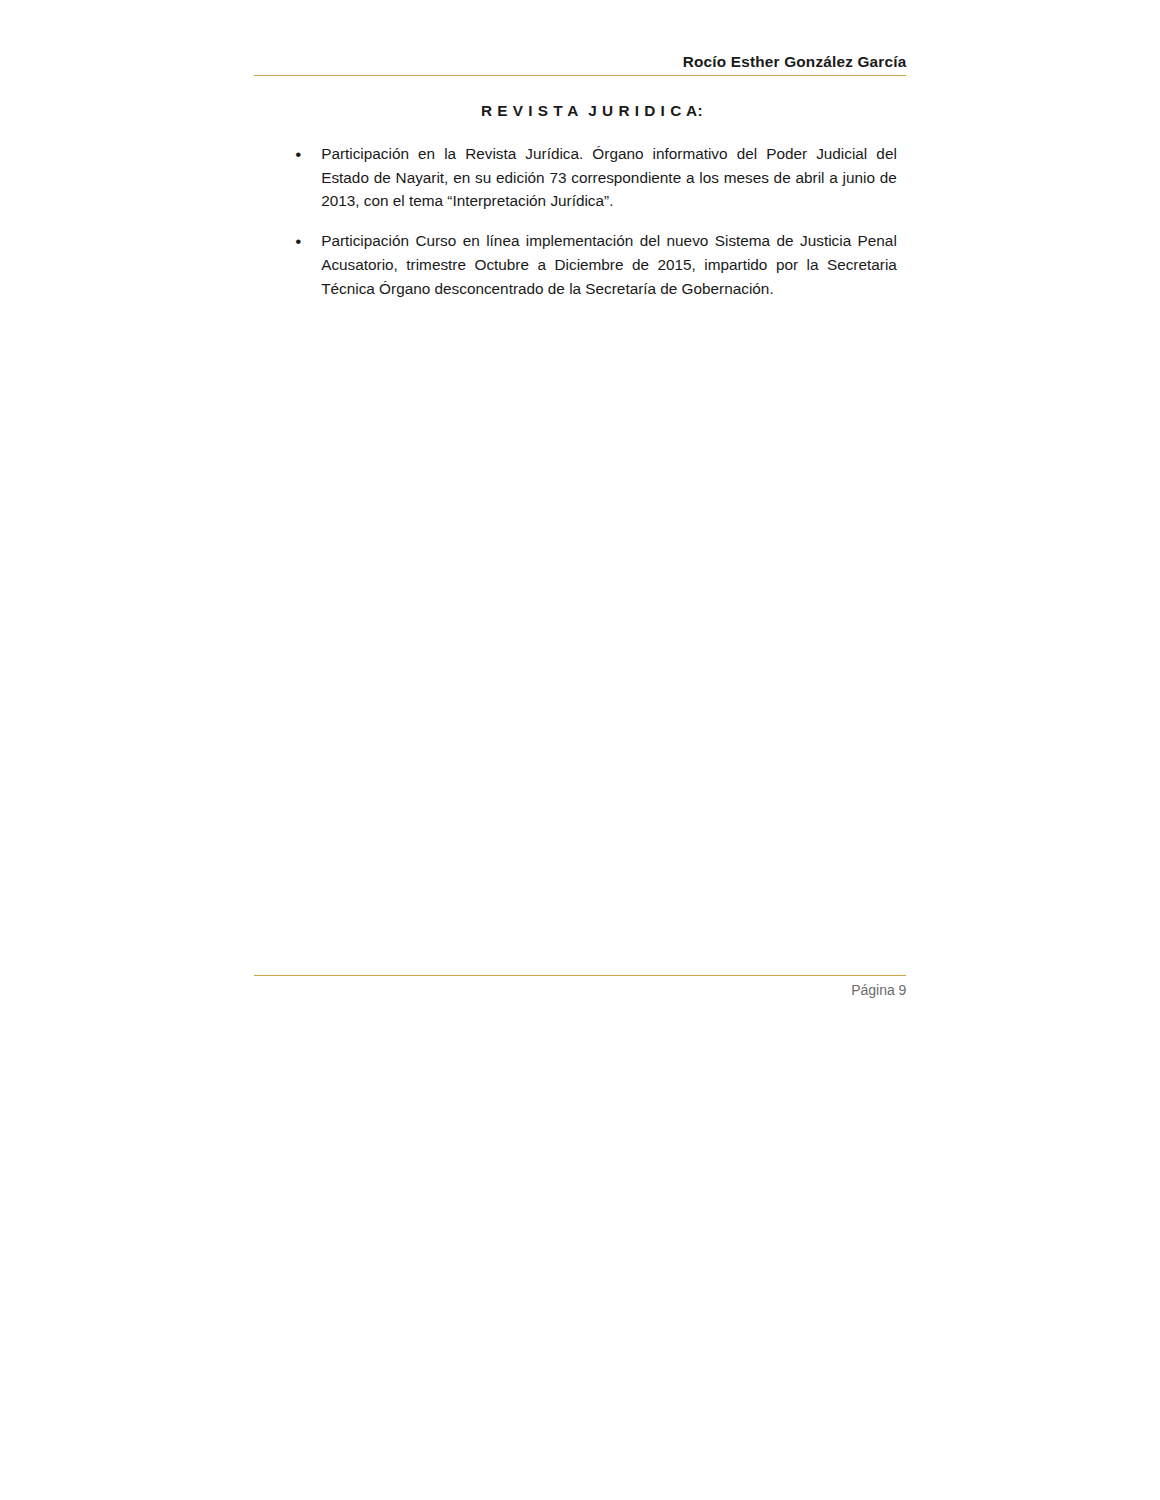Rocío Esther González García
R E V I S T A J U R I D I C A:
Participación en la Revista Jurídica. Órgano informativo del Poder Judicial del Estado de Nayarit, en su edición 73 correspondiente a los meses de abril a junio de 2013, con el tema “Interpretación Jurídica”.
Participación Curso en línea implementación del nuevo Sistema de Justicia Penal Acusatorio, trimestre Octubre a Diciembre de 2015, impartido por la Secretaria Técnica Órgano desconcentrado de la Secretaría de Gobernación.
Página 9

## [Activity]
The answer is to be the lines of the listing from the first through the one with "Participación en la", reproduced exactly, without any pictures.

## [Task output]
Rocío Esther González García
R E V I S T A J U R I D I C A:
Participación en la Revista Jurídica. Órgano informativo del Poder Judicial del Estado de Nayarit, en su edición 73 correspondiente a los meses de abril a junio de 2013, con el tema “Interpretación Jurídica”.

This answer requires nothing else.